Source records
*** Block opens ***
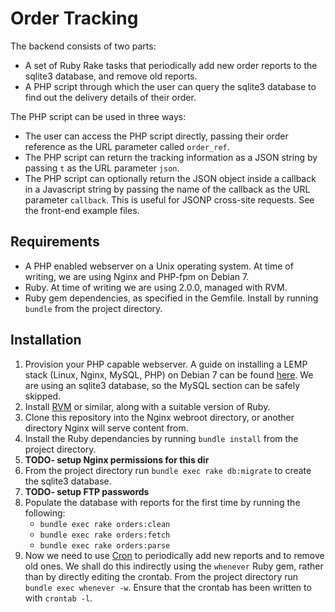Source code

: # Order Tracking

The backend consists of two parts:
* A set of Ruby Rake tasks that periodically add new order reports to the
  sqlite3 database, and remove old reports.
* A PHP script through which the user can query the sqlite3 database to find
  out the delivery details of their order.

The PHP script can be used in three ways:
* The user can access the PHP script directly, passing their order reference as
  the URL parameter called `order_ref`.
* The PHP script can return the tracking information as a JSON string by
  passing `t` as the URL parameter `json`.
* The PHP script can optionally return the JSON object inside a callback in a
  Javascript string by passing the name of the callback as the URL parameter
  `callback`. This is useful for JSONP cross-site requests. See the front-end
  example files.

## Requirements

* A PHP enabled webserver on a Unix operating system. At time of writing, we
  are using Nginx and PHP-fpm on Debian 7.
* Ruby. At time of writing we are using 2.0.0, managed with RVM.
* Ruby gem dependencies, as specified in the Gemfile. Install by running
  `bundle` from the project directory.

## Installation

1. Provision your PHP capable webserver. A guide on installing a LEMP stack
   (Linux, Nginx, MySQL, PHP) on Debian 7 can be found
   [here](https://www.digitalocean.com/community/tutorials/how-to-install-linux-nginx-mysql-php-lemp-stack-on-debian-7).
   We are using an sqlite3 database, so the MySQL section can be safely
   skipped.
2. Install [RVM](https://rvm.io/) or similar, along with a suitable version of
   Ruby.
3. Clone this repository into the Nginx webroot directory, or another directory
   Nginx will serve content from.
4. Install the Ruby dependancies by running `bundle install` from the project
   directory.
5. **TODO- setup Nginx permissions for this dir**
6. From the project directory run `bundle exec rake db:migrate` to create the
   sqlite3 database.
7. **TODO- setup FTP passwords**
8. Populate the database with reports for the first time by running the
   following:
   * `bundle exec rake orders:clean`
   * `bundle exec rake orders:fetch`
   * `bundle exec rake orders:parse`
9. Now we need to use [Cron](https://en.wikipedia.org/wiki/Cron) to
   periodically add new reports and to remove old ones. We shall do this
   indirectly using the `whenever` Ruby gem, rather than by directly editing
   the crontab. From the project directory run `bundle exec whenever -w`.
   Ensure that the crontab has been written to with `crontab -l`.
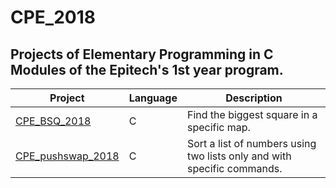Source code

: # CPE_2018

## Projects of Elementary Programming in C Modules of the Epitech's 1st year program.

| Project | Language | Description |
|---------|----------|-------------|
| [CPE_BSQ_2018]         |      C      | Find the biggest square in a specific map. |
| [CPE_pushswap_2018]       |       C     | Sort a list of numbers using two lists only and with specific commands. |


[CPE_BSQ_2018]: https://github.com/kevinpruvost/kevinpruvost_epitech/tree/master/CPE_2018/CPE_BSQ_2018
[CPE_pushswap_2018]: https://github.com/kevinpruvost/kevinpruvost_epitech/tree/master/CPE_2018/CPE_pushswap_2018
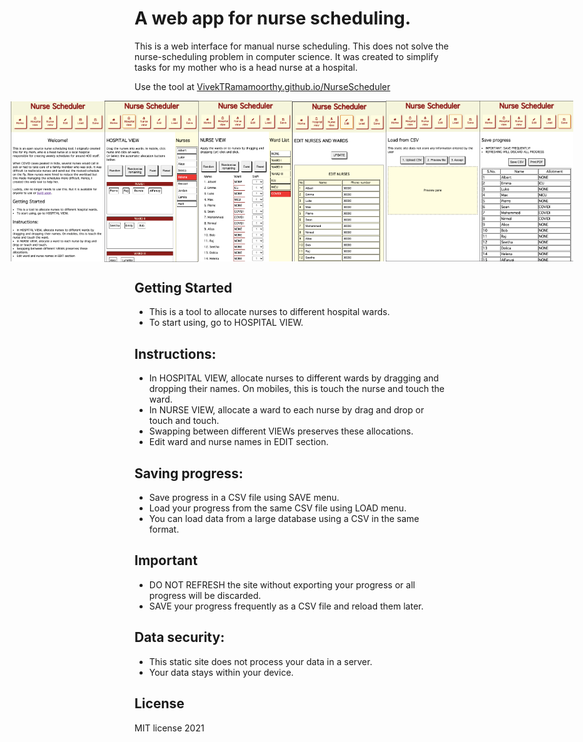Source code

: # A web app for nurse scheduling.
This is a web interface for manual nurse scheduling. This does not solve the nurse-scheduling problem in computer science. It was created to simplify tasks for my mother who is a head nurse at a hospital. 


Use the tool at [VivekTRamamoorthy.github.io/NurseScheduler](https://VivekTRamamoorthy.github.io/NurseScheduler)
<div style="display:flex;flex-direction:row;align-items:center;justify-content:center;">
<img src="img/home.png"      width="150px" />
<img src="img/hospital.png"  width="150px" />  
<img src="img/nurse.png"     width="150px" />  
<img src="img/edit.png"      width="150px" />  
<img src="img/laod.png"      width="150px" />  
<img src="img/save.png"      width="150px" />
</div>


## Getting Started 
- This is a tool to allocate nurses to different hospital wards.  
- To start using, go to HOSPITAL VIEW. 
## Instructions: 
- In HOSPITAL VIEW, allocate nurses to different wards by dragging and dropping their names. On mobiles, this is touch the nurse and touch the ward.
- In NURSE VIEW, allocate a ward to each nurse by drag and drop or touch and touch.
- Swapping between different VIEWs preserves these allocations.
- Edit ward and nurse names in EDIT section.
## Saving progress:
- Save progress in a CSV file using SAVE menu.  
- Load your progress from the same CSV file using LOAD menu. 
- You can load data from a large database using a CSV in the same format. 
 ## Important
- DO NOT REFRESH the site without exporting your progress or all progress will be discarded.
- SAVE your progress frequently as a CSV file and reload them later. 
## Data security: 
- This static site does not process your data in a server. 
- Your data stays within your device.  

## License

MIT license 2021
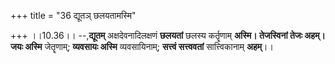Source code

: +++
title = "36 द्यूतञ् छलयतामस्मि"

+++
।।10.36।। --,**द्यूतम्** अक्षदेवनादिलक्षणं **छलयतां** छलस्य कर्तॄणाम्
**अस्मि। तेजस्विनां तेजः अहम्। जयः अस्मि** जेतॄणाम्; **व्यवसायः अस्मि**
व्यवसायिनाम्; **सत्त्वं सत्त्ववतां** सात्त्विकानाम् **अहम्**।।
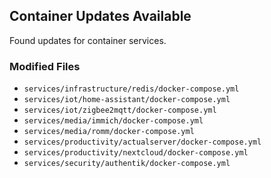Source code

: ## Container Updates Available

Found updates for container services.

### Modified Files
- `services/infrastructure/redis/docker-compose.yml`
- `services/iot/home-assistant/docker-compose.yml`
- `services/iot/zigbee2mqtt/docker-compose.yml`
- `services/media/immich/docker-compose.yml`
- `services/media/romm/docker-compose.yml`
- `services/productivity/actualserver/docker-compose.yml`
- `services/productivity/nextcloud/docker-compose.yml`
- `services/security/authentik/docker-compose.yml`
*** Block closes ***
_Directions for this task_
All of the data above should be quoted exactly, except for the pictures.

_Response area_
Source code

: # Order Tracking

The backend consists of two parts:
* A set of Ruby Rake tasks that periodically add new order reports to the
  sqlite3 database, and remove old reports.
* A PHP script through which the user can query the sqlite3 database to find
  out the delivery details of their order.

The PHP script can be used in three ways:
* The user can access the PHP script directly, passing their order reference as
  the URL parameter called `order_ref`.
* The PHP script can return the tracking information as a JSON string by
  passing `t` as the URL parameter `json`.
* The PHP script can optionally return the JSON object inside a callback in a
  Javascript string by passing the name of the callback as the URL parameter
  `callback`. This is useful for JSONP cross-site requests. See the front-end
  example files.

## Requirements

* A PHP enabled webserver on a Unix operating system. At time of writing, we
  are using Nginx and PHP-fpm on Debian 7.
* Ruby. At time of writing we are using 2.0.0, managed with RVM.
* Ruby gem dependencies, as specified in the Gemfile. Install by running
  `bundle` from the project directory.

## Installation

1. Provision your PHP capable webserver. A guide on installing a LEMP stack
   (Linux, Nginx, MySQL, PHP) on Debian 7 can be found
   [here](https://www.digitalocean.com/community/tutorials/how-to-install-linux-nginx-mysql-php-lemp-stack-on-debian-7).
   We are using an sqlite3 database, so the MySQL section can be safely
   skipped.
2. Install [RVM](https://rvm.io/) or similar, along with a suitable version of
   Ruby.
3. Clone this repository into the Nginx webroot directory, or another directory
   Nginx will serve content from.
4. Install the Ruby dependancies by running `bundle install` from the project
   directory.
5. **TODO- setup Nginx permissions for this dir**
6. From the project directory run `bundle exec rake db:migrate` to create the
   sqlite3 database.
7. **TODO- setup FTP passwords**
8. Populate the database with reports for the first time by running the
   following:
   * `bundle exec rake orders:clean`
   * `bundle exec rake orders:fetch`
   * `bundle exec rake orders:parse`
9. Now we need to use [Cron](https://en.wikipedia.org/wiki/Cron) to
   periodically add new reports and to remove old ones. We shall do this
   indirectly using the `whenever` Ruby gem, rather than by directly editing
   the crontab. From the project directory run `bundle exec whenever -w`.
   Ensure that the crontab has been written to with `crontab -l`.
Source code

: # CPE_2018

## Projects of Elementary Programming in C Modules of the Epitech's 1st year program.

| Project | Language | Description |
|---------|----------|-------------|
| [CPE_BSQ_2018]         |      C      | Find the biggest square in a specific map. |
| [CPE_pushswap_2018]       |       C     | Sort a list of numbers using two lists only and with specific commands. |


[CPE_BSQ_2018]: https://github.com/kevinpruvost/kevinpruvost_epitech/tree/master/CPE_2018/CPE_BSQ_2018
[CPE_pushswap_2018]: https://github.com/kevinpruvost/kevinpruvost_epitech/tree/master/CPE_2018/CPE_pushswap_2018
Source code

: # A web app for nurse scheduling.
This is a web interface for manual nurse scheduling. This does not solve the nurse-scheduling problem in computer science. It was created to simplify tasks for my mother who is a head nurse at a hospital. 


Use the tool at [VivekTRamamoorthy.github.io/NurseScheduler](https://VivekTRamamoorthy.github.io/NurseScheduler)
<div style="display:flex;flex-direction:row;align-items:center;justify-content:center;">
<img src="img/home.png"      width="150px" />
<img src="img/hospital.png"  width="150px" />  
<img src="img/nurse.png"     width="150px" />  
<img src="img/edit.png"      width="150px" />  
<img src="img/laod.png"      width="150px" />  
<img src="img/save.png"      width="150px" />
</div>


## Getting Started 
- This is a tool to allocate nurses to different hospital wards.  
- To start using, go to HOSPITAL VIEW. 
## Instructions: 
- In HOSPITAL VIEW, allocate nurses to different wards by dragging and dropping their names. On mobiles, this is touch the nurse and touch the ward.
- In NURSE VIEW, allocate a ward to each nurse by drag and drop or touch and touch.
- Swapping between different VIEWs preserves these allocations.
- Edit ward and nurse names in EDIT section.
## Saving progress:
- Save progress in a CSV file using SAVE menu.  
- Load your progress from the same CSV file using LOAD menu. 
- You can load data from a large database using a CSV in the same format. 
 ## Important
- DO NOT REFRESH the site without exporting your progress or all progress will be discarded.
- SAVE your progress frequently as a CSV file and reload them later. 
## Data security: 
- This static site does not process your data in a server. 
- Your data stays within your device.  

## License

MIT license 2021
Source code

: +++
title = "36 द्यूतञ् छलयतामस्मि"

+++
।।10.36।। --,**द्यूतम्** अक्षदेवनादिलक्षणं **छलयतां** छलस्य कर्तॄणाम्
**अस्मि। तेजस्विनां तेजः अहम्। जयः अस्मि** जेतॄणाम्; **व्यवसायः अस्मि**
व्यवसायिनाम्; **सत्त्वं सत्त्ववतां** सात्त्विकानाम् **अहम्**।।
Source code

: ## Container Updates Available

Found updates for container services.

### Modified Files
- `services/infrastructure/redis/docker-compose.yml`
- `services/iot/home-assistant/docker-compose.yml`
- `services/iot/zigbee2mqtt/docker-compose.yml`
- `services/media/immich/docker-compose.yml`
- `services/media/romm/docker-compose.yml`
- `services/productivity/actualserver/docker-compose.yml`
- `services/productivity/nextcloud/docker-compose.yml`
- `services/security/authentik/docker-compose.yml`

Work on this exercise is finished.